▶ [WHAT YOU ARE ASKED TO DO]
Only a number is expected here: the count of lines in the data that contain "click".

---- EXCERPTED DATA

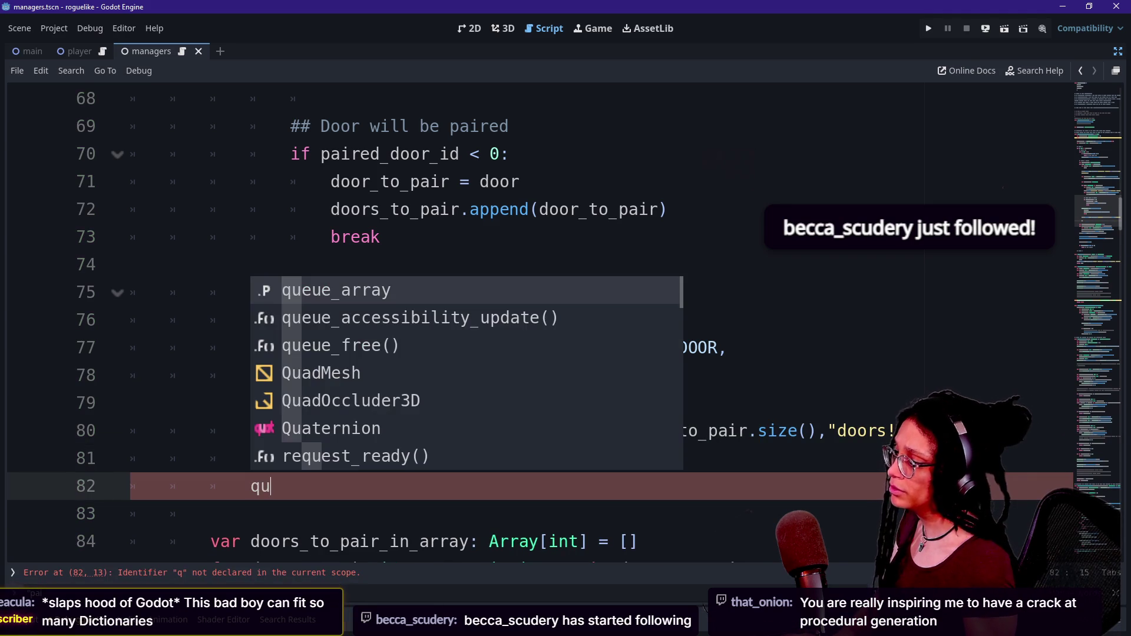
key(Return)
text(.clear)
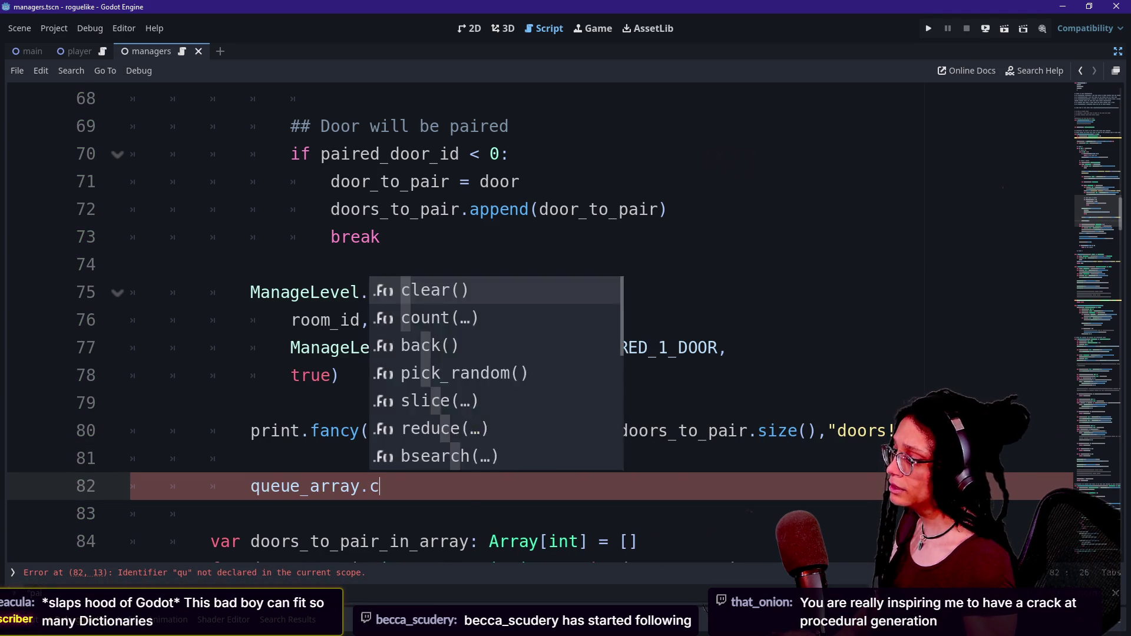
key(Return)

--------
---- EXCERPTED DATA

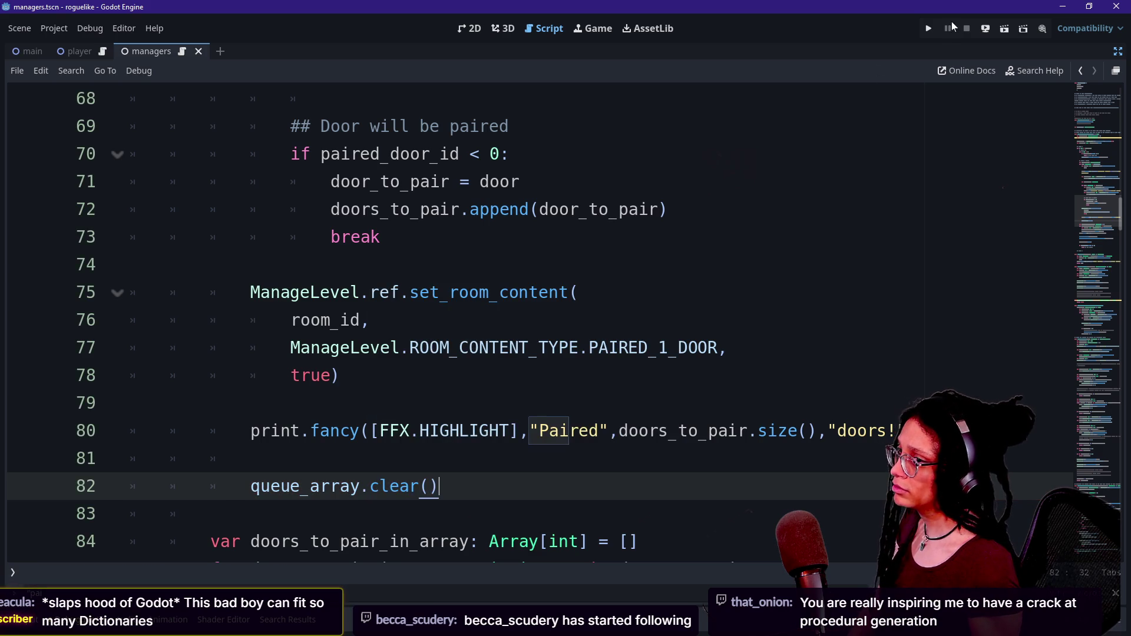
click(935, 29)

--------
---- EXCERPTED DATA

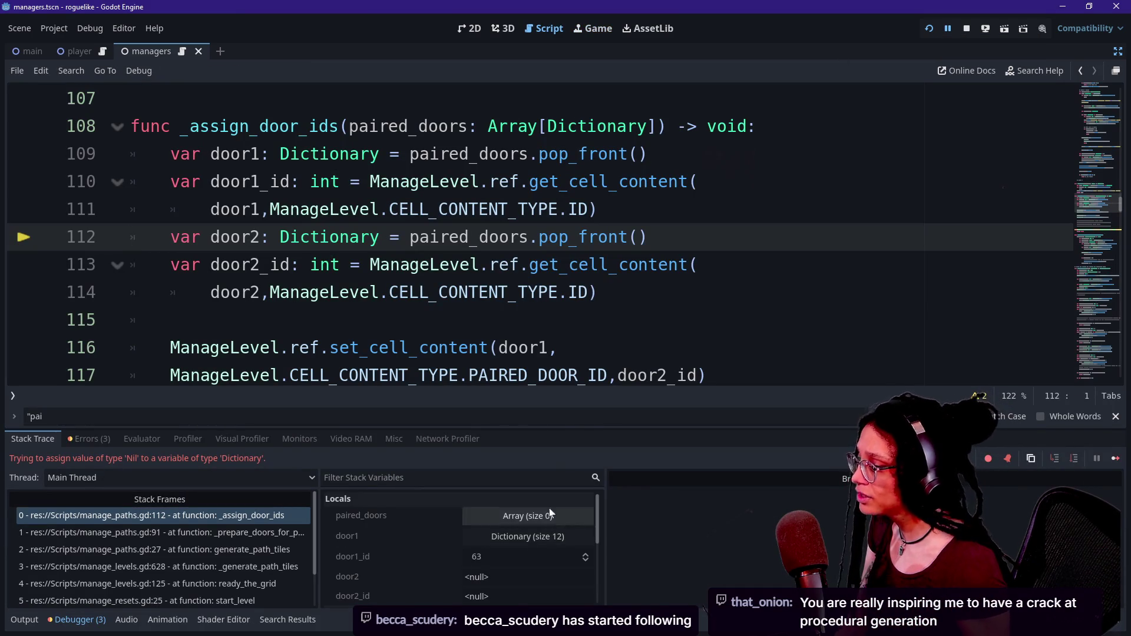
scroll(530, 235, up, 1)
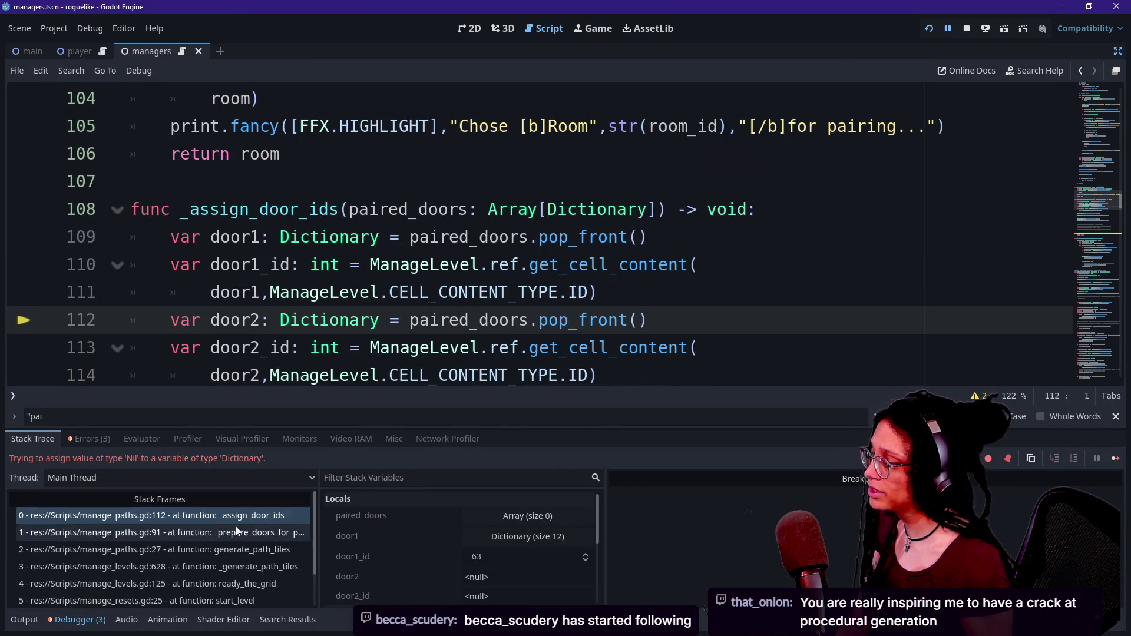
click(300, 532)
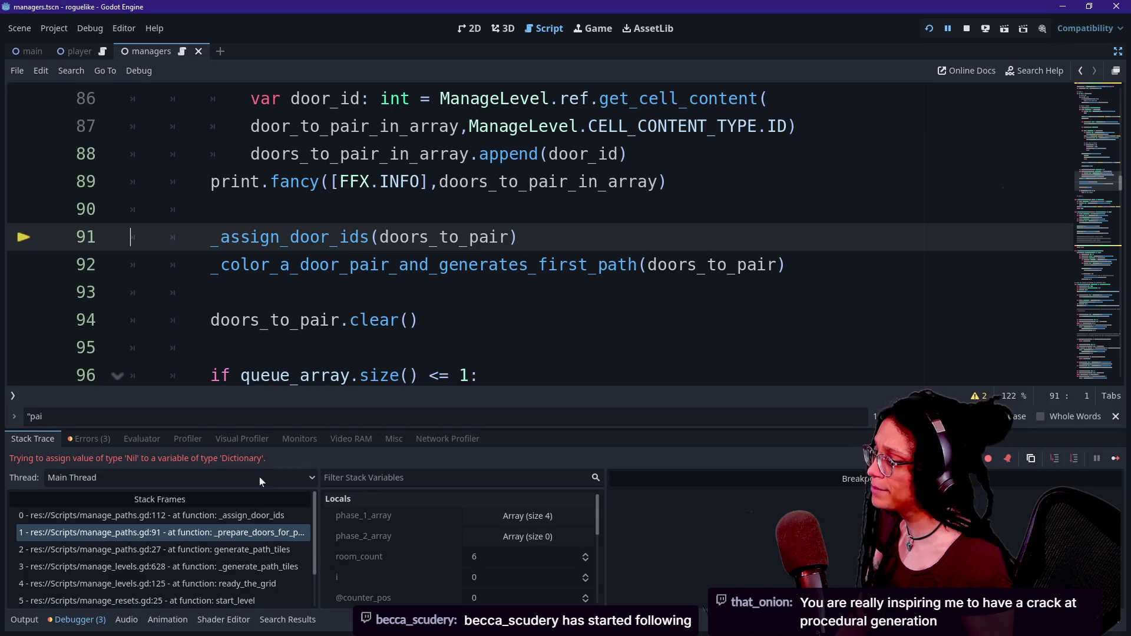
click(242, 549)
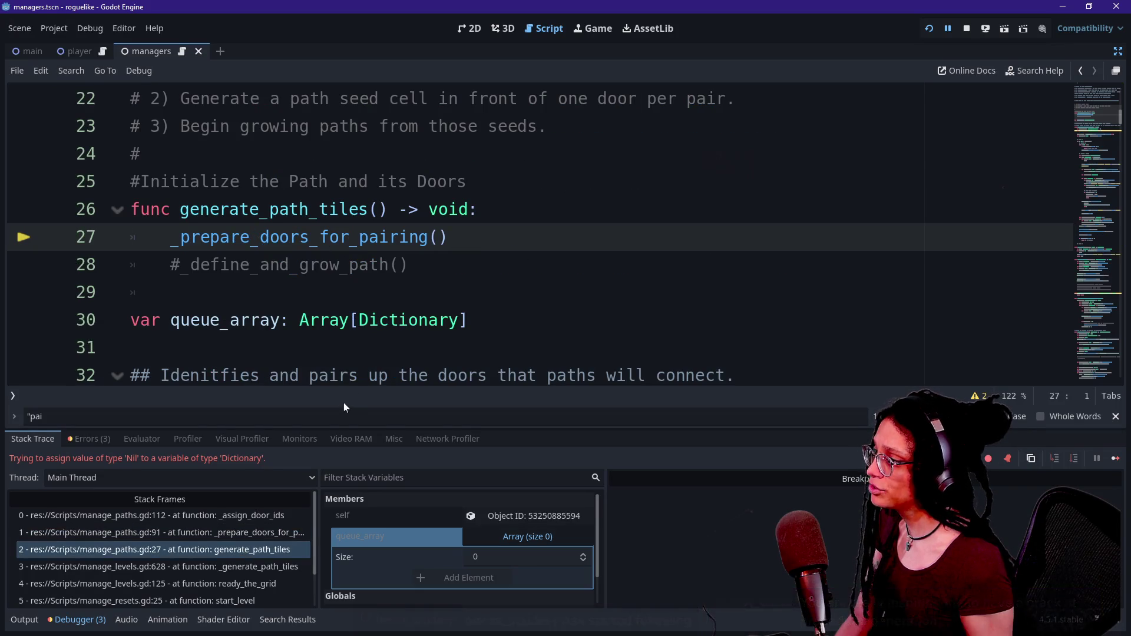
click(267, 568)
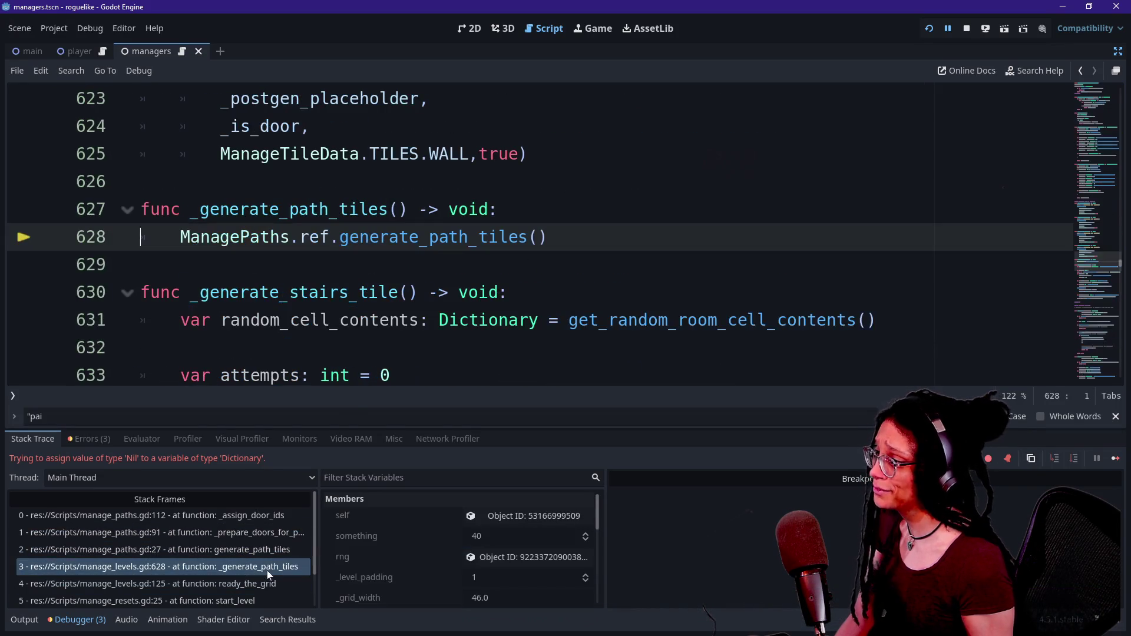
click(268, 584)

--------

▶ [EXERCISE OUTPUT]
5